WASHINGTON — The Office of the Comptroller of the Currency has filed a motion to dismiss a lawsuit by state regulators challenging the agency's fintech charter.
In April, the Conference of State Bank Supervisors sued the OCC, arguing that it did not have statutory authority to grant national bank charters to fintech companies that do not take deposits.
The OCC shot back on Friday, saying that the bank supervisor group had no standing to challenge the fintech charter while presenting a detailed legal defense of the charter in a 52-page motion to dismiss. In part, the OCC said the issue wasn't ripe for a lawsuit since it hasn't yet granted a charter.
“The OCC has not yet reached any decision with respect to whether it will offer the type of national bank charter,” the agency said. "At this stage, attempting to draw legal conclusions regarding any potential for harm" in granting the fintech charter "is an exercise in speculation.”
The motion comes a week after acting Comptroller of the Currency Keith Noreika publicly supported the agency's fintech charter initiative, but emphasized that it had not begun accepting applications.
"Noreika has clarified for the public record that the OCC is not accepting applications for this type of fintech charter at this time,” the motion said. “The complaint by" the CSBS "represents a fatally premature attempt to invoke the jurisdiction of this court to remedy a speculative harm that CSBS alleges may arise from future action by the [OCC] — action that the OCC may never take.”

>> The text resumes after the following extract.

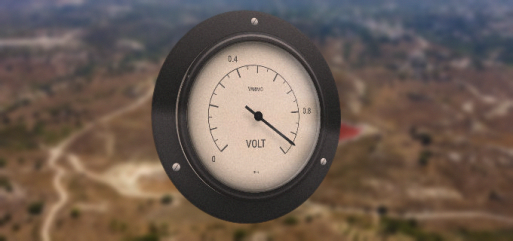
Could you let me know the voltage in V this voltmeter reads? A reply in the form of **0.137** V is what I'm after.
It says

In a speech on July 19 at the Exchequer Club, Noreika suggested that the agency might offer other types of charters to fintech firms to “support responsible innovation” in the industry.
“While the OCC has no imminent or concrete plans … to charter an uninsured special purpose fintech national bank, clearly other, statutory chartering options exist for the OCC,” he said, citing chartering authority to create trust banks, credit card banks and even traditional banks.